Ese intercambio deja ver que el Menéxeno no es una burla contra Aspasia, como algunos han querido interpretar —a diferencia de lo que ocurre en otros diálogos donde sí hay un uso más evidente de la ironía—. Por otro lado, Sócrates plantea con claridad que la finalidad del Estado al buscar un orador es perpetuar la memoria de los héroes. Y ahí debemos tener cuidado, porque trato de recoger ideas dispersas.
En la película 300, hay una escena en la que Leónidas, herido, conversa con uno de sus hombres. Este, con los ojos vendados, le dice: “Nos van a matar, son demasiados”. Leónidas responde: “Mejor aún, porque si morimos por la patria, ten la seguridad de que nuestra muerte será un elemento nuclear para la unidad de toda Grecia”.
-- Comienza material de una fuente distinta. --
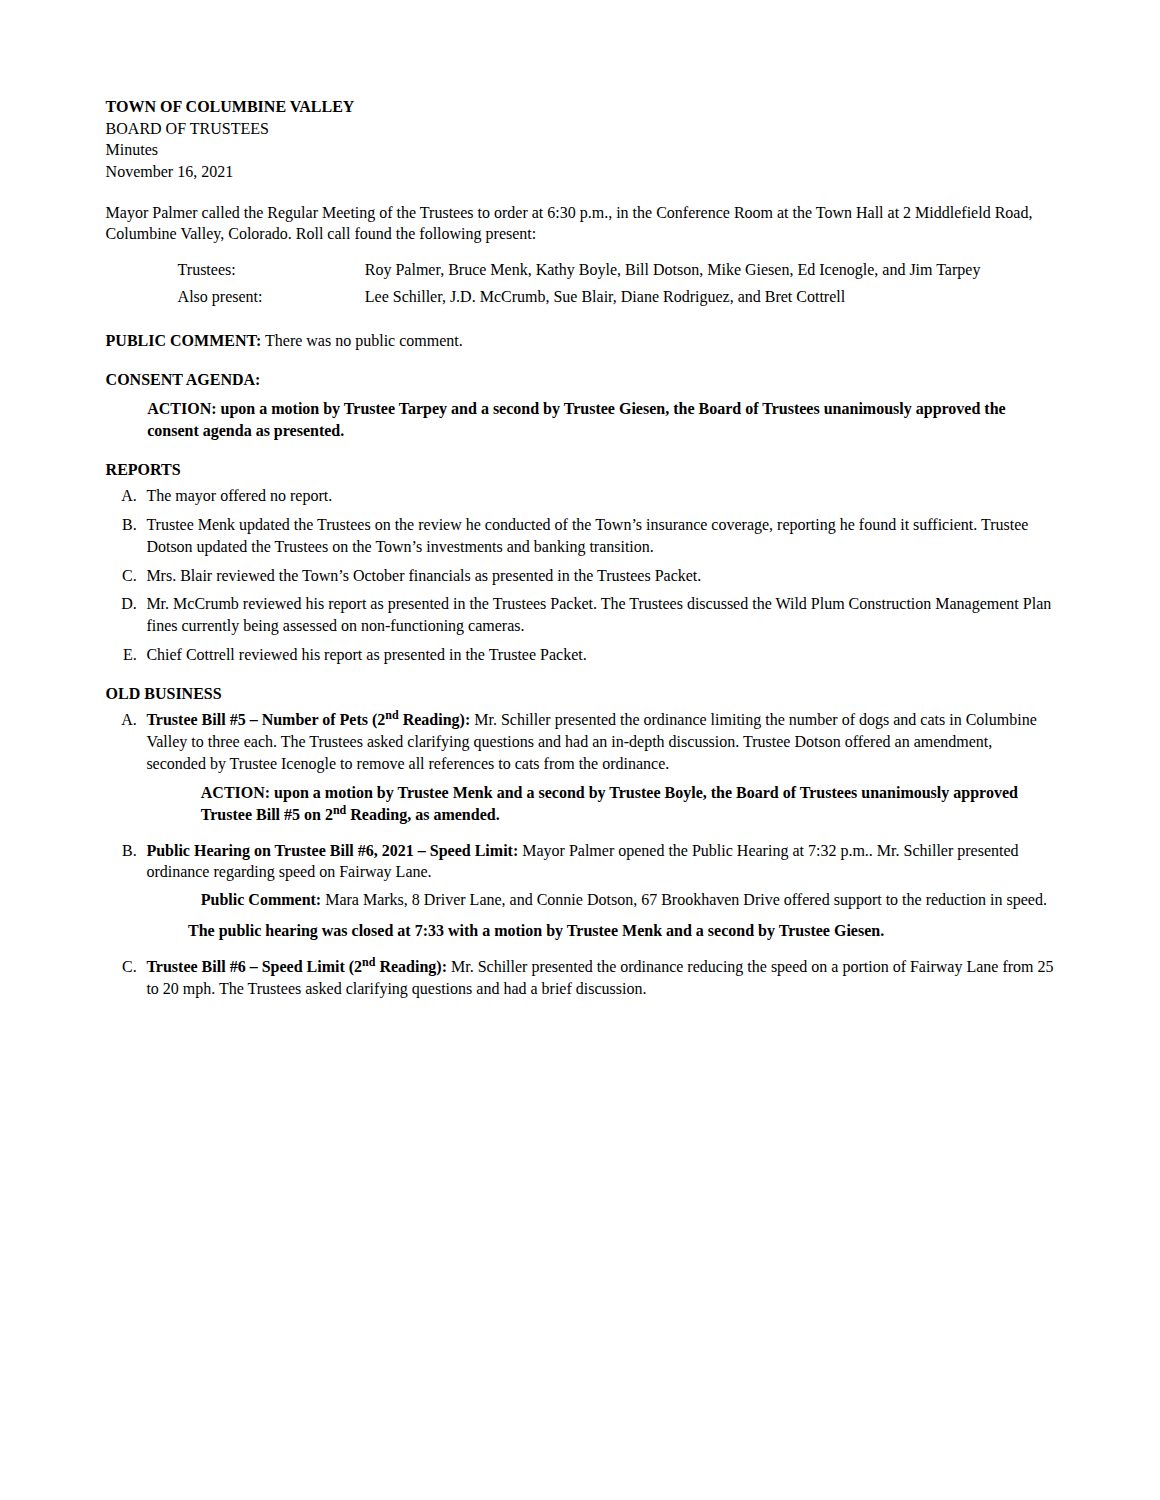Town of Columbine Valley
Board of Trustees
Minutes
November 16, 2021
Mayor Palmer called the Regular Meeting of the Trustees to order at 6:30 p.m., in the Conference Room at the Town Hall at 2 Middlefield Road, Columbine Valley, Colorado. Roll call found the following present:
| Trustees: | Roy Palmer, Bruce Menk, Kathy Boyle, Bill Dotson, Mike Giesen, Ed Icenogle, and Jim Tarpey |
| Also present: | Lee Schiller, J.D. McCrumb, Sue Blair, Diane Rodriguez, and Bret Cottrell |
PUBLIC COMMENT: There was no public comment.
Consent Agenda:
ACTION: upon a motion by Trustee Tarpey and a second by Trustee Giesen, the Board of Trustees unanimously approved the consent agenda as presented.
Reports
The mayor offered no report.
Trustee Menk updated the Trustees on the review he conducted of the Town’s insurance coverage, reporting he found it sufficient. Trustee Dotson updated the Trustees on the Town’s investments and banking transition.
Mrs. Blair reviewed the Town’s October financials as presented in the Trustees Packet.
Mr. McCrumb reviewed his report as presented in the Trustees Packet. The Trustees discussed the Wild Plum Construction Management Plan fines currently being assessed on non-functioning cameras.
Chief Cottrell reviewed his report as presented in the Trustee Packet.
Old Business
Trustee Bill #5 – Number of Pets (2nd Reading): Mr. Schiller presented the ordinance limiting the number of dogs and cats in Columbine Valley to three each. The Trustees asked clarifying questions and had an in-depth discussion. Trustee Dotson offered an amendment, seconded by Trustee Icenogle to remove all references to cats from the ordinance.
ACTION: upon a motion by Trustee Menk and a second by Trustee Boyle, the Board of Trustees unanimously approved Trustee Bill #5 on 2nd Reading, as amended.
Public Hearing on Trustee Bill #6, 2021 – Speed Limit: Mayor Palmer opened the Public Hearing at 7:32 p.m.. Mr. Schiller presented ordinance regarding speed on Fairway Lane.
Public Comment: Mara Marks, 8 Driver Lane, and Connie Dotson, 67 Brookhaven Drive offered support to the reduction in speed.
The public hearing was closed at 7:33 with a motion by Trustee Menk and a second by Trustee Giesen.
Trustee Bill #6 – Speed Limit (2nd Reading): Mr. Schiller presented the ordinance reducing the speed on a portion of Fairway Lane from 25 to 20 mph. The Trustees asked clarifying questions and had a brief discussion.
Más adelante, el historiador ruso Manfred —en su obra Historia Universal, tomo I— plantea que la muerte de Leónidas fue esencial para unificar a toda Grecia. Sócrates dice que quien va a pronunciar un discurso sobre un héroe debe procurar que la imagen del héroe quede impoluta. Por eso, en educación también debemos tener cuidado con esa supuesta sinceridad absoluta, con ese deseo de “decir toda la verdad”, porque no todo se dice. La educación —sobre todo la educación patriótica— es también un acto ideológico.
Un autor dominicano, Jacobo Moquete, en su Historia de la pedagogía, sostenía —lo leí en 1992— que educar es la acción del Estado para preparar sujetos que respondan a sus intereses. Si confundimos esto con una pretendida neutralidad, corremos un grave riesgo. Y más en un momento como el que vive hoy la nación dominicana. No podemos caer en el error de promover una neutralidad que destruye los fundamentos de la patria.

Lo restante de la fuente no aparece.